3. Winter Is Coming… for AI
Dan Elton of Mass General Brigham makes a list of high-profile AI failures: radiology, skin and breast cancer detection, Watson health. The duds are leading to a “new AI winter.” Of the many problems, one cross-cutting one is that hospitals aren't ready:
Hospitals are not set up to use AI. The most common radiology viewing software programs cannot display AI results. Most hospitals don’t have GPU machines, and sending images to the cloud can be tricky due to HIPPA regulations. EHR and imaging data live on separate systems, so integrating the two is difficult.

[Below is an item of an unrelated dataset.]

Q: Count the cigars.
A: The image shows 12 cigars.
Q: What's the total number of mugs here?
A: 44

Despite pushes for standardization, every hospital uses different coding systems and series description conventions for medical images.

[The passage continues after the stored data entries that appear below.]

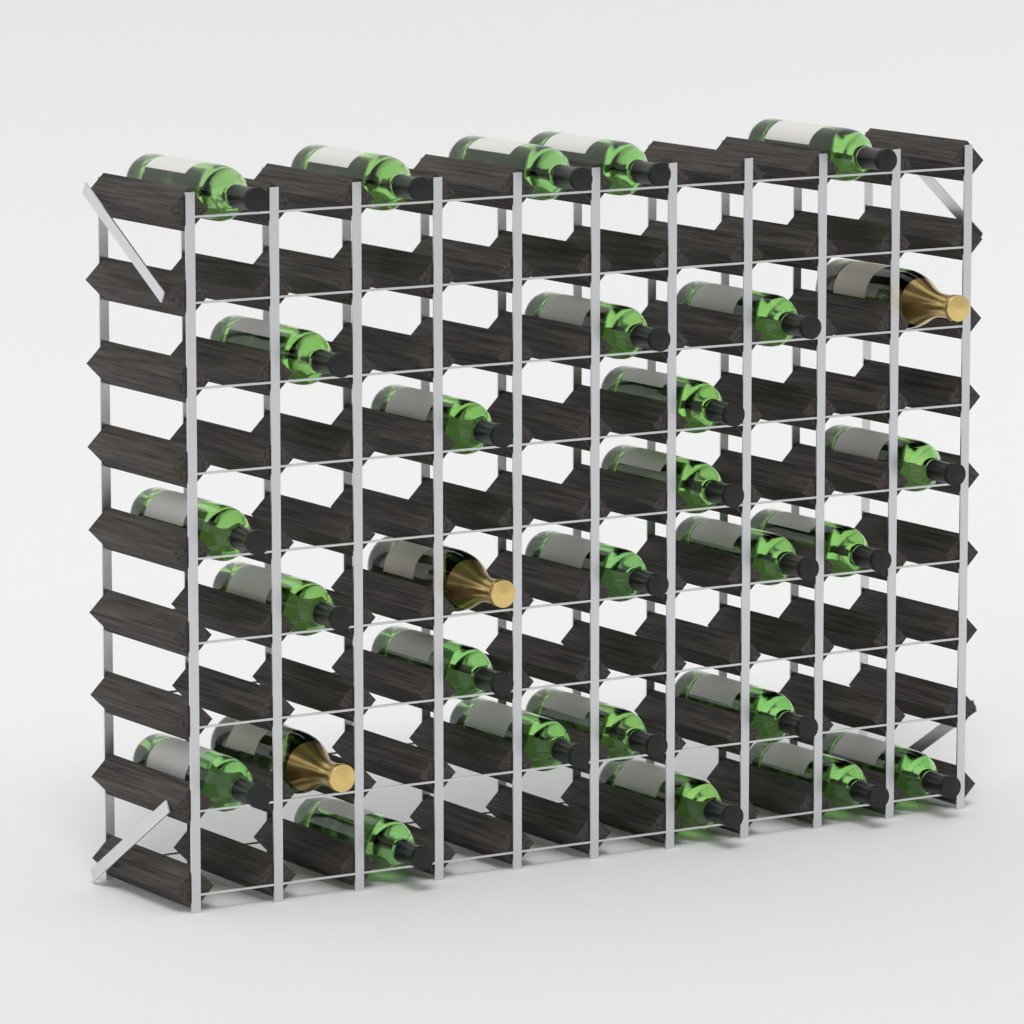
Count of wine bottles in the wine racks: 26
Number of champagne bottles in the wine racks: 3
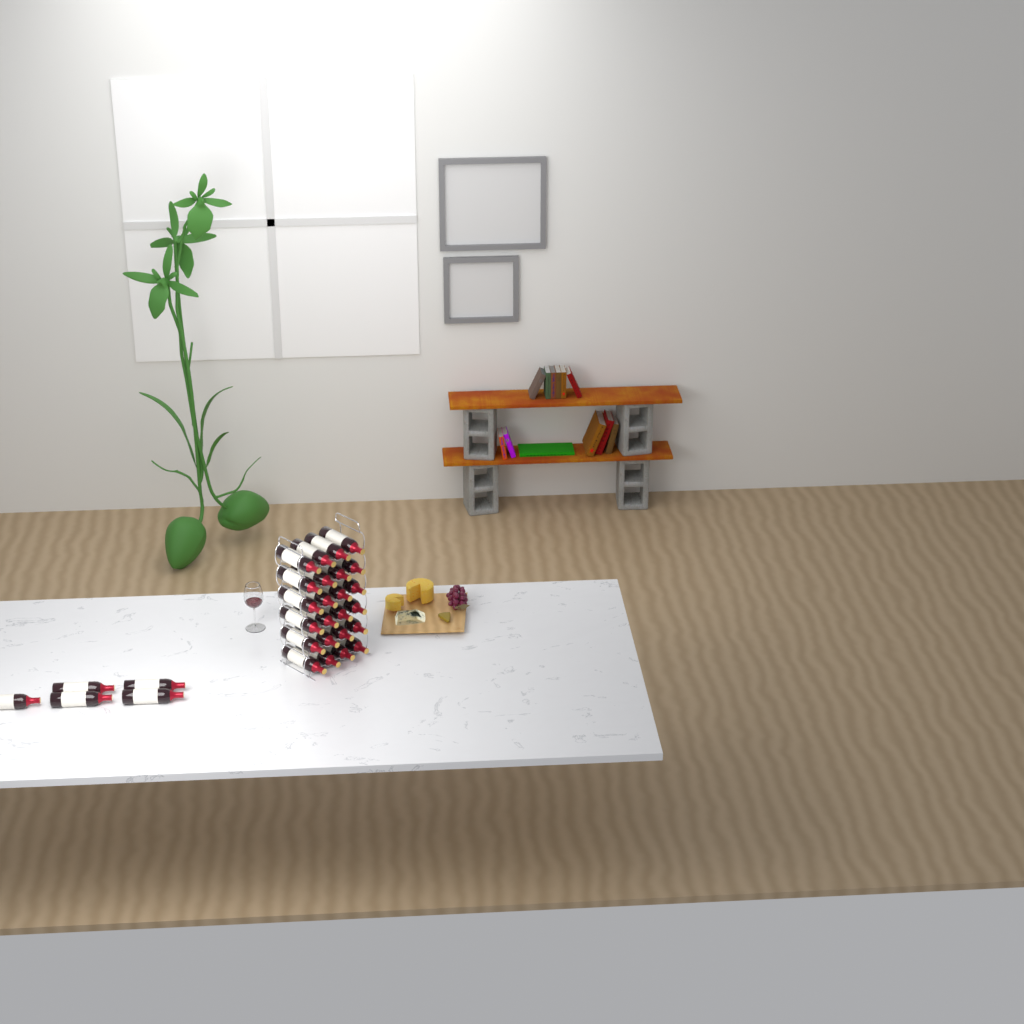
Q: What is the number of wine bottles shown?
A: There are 29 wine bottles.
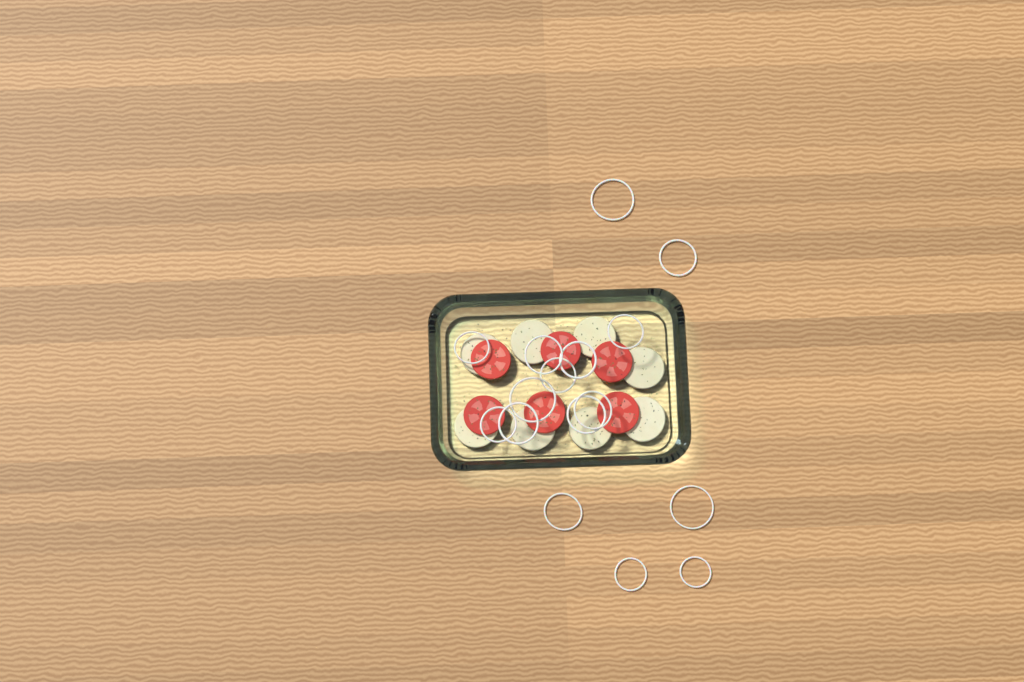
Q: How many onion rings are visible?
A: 16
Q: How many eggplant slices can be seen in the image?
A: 8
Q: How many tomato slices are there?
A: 6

4. Think Like a Detective?
Wired takes a stab at answering a common question: how do you navigate online mental health resources? It’s the same conundrum across disease categories, where the burden of separating the good from the bad falls on the shoulders of people living with the illness.
This won’t do. And Wired’s purported solution falls short:
Think like a detective before you call anyone. Ask yourself what is important to you right now and what you think you’ll need to feel or function better. Then investigate who might be able to help you with that. It may take an assessment by a psychologist or psychiatrist, but it may not. An eating disorder specialist or substance counselor may start you in the right direction if you have bulimia or addiction issues. So be specific when you take stock of all that is contributing to your current dilemma.
This seems unfair to people navigating disease. The burden instead should fall on pharma and advocacy to provide better support, curation, and guidance.
5. Operation Warp Speed: Lessons and Non-Lessons
"Many people are concluding from the success of Operation Warp Speed that big Federal funding can solve other problems at the same speed and scale.”
Wrong, says Canadian economist Alex Tabarrok. On the blog, Marginal Revolution, Tabarrok offers a sober assessment of what Operation Warp Speed did – and did not – achieve:
OWS did not create any scientific innovations or discoveries. The innovative mRNA vaccines are rightly lauded but all of the key scientific ideas behind mRNA as a delivery mechanism long predate Operation Warp Speed. The scientific advances were the result of many decades of work, some of it supported by university and government funding and also a significant fraction by large private investments in firms such as Moderna and BioNTech. It was BioNTech recall that hired Katalin Karikó (and many other mRNA researchers) when she couldn’t get university or government funding. Since OWS created no new scientific breakthroughs there isn’t much to learn from OWS about the efficacy of large scale programs for that purpose.